Et la qualité dans tout ça ?

Reste enfin une dernière thèse que Jean Véronis avait envisagée avant de sembler l'écarter. Bien trop facilement à mon goût. Je cite : "On peut se demander d'ailleurs si l'accroissement constant du nombre de pages de Wikipedia ne contient pas en lui-même une diminuation quasiment programmée de la qualité". Oui, on peut vraiment se le demander. C'est d'une logique confondante : plus le temps passe, plus les créations portent sur des sujets pointus, obscurs, techniques, nécessitant des compétences particulières. Conclusion, la plupart des nouvelles pages sont des ébauches. Ce n'est pas une critique, c'est un constat5. Et, pure logique aussi, ces nouvelles ébauches se retrouvent rapidement indexées, en bonne position donc, par Google. Et ce n'est pas vraiment, voire pas du tout, une bonne vitrine pour Wikipédia, déjà si globalement décriée. Conséquemment, plus ces pages sont présentes, plus la qualité moyenne baisse. C'est, qu'on le veuille ou non, consubstantiel à la relation quantité/qualité. Que cela influe ou non sur la satisfaction de l'internaute n'empêche pas ce phénomène d'exister et de prendre de l'ampleur.

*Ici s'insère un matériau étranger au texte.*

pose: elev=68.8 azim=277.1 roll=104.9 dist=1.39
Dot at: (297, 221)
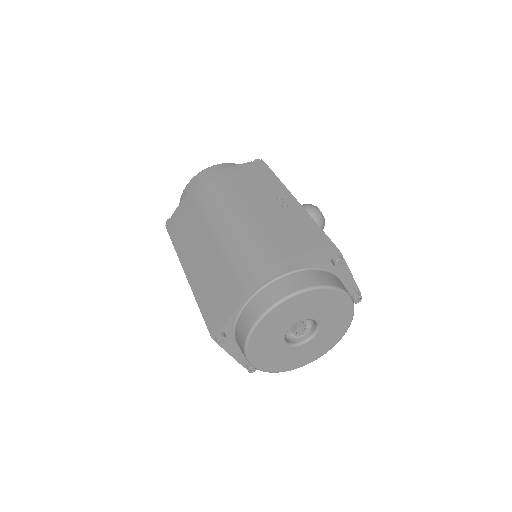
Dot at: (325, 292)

1. J'aurais pu mettre ce titre-là, plus sobre. Mais des unes racoleuses de temps en temps, c'est bon pour ma visibilité.

2. Les qualifications de l'auteur du billet sont tout de même un bon point en ce sens.

3. Résultats de 2009 étonnament en baisse par rapport à ceux des années précédentes, ainsi que Moyg l'a justement relevé. On aurait pu croire que, le nombre de pages Wikipédia augmentant constamment, ce pourcentage croîrait mécaniquement en conséquence. Du reste, c'est l'une des explications données au "score" obtenu le mois dernier, comme indiqué par la suite. Ce qui rend d'autant plus étonnant ce "creux" de mai 2009.

4. Faites une expérience toute simple : créez un article puis, un peu plus tard, faites la recherche idoine sur Google. Votre article sera déjà référencé (c'est fait rapidement) et dans les premières positions, sinon la première. Ce qui, en si peu de temps, ne peut pas s'expliquer par le pagerank sur lequel sont censés se baser les algorithmes de recherche. Enfin, il me semble.

5. Bon d'accord, c'est une critique quand même. J'y reviendrai sans doute dans un prochain billet.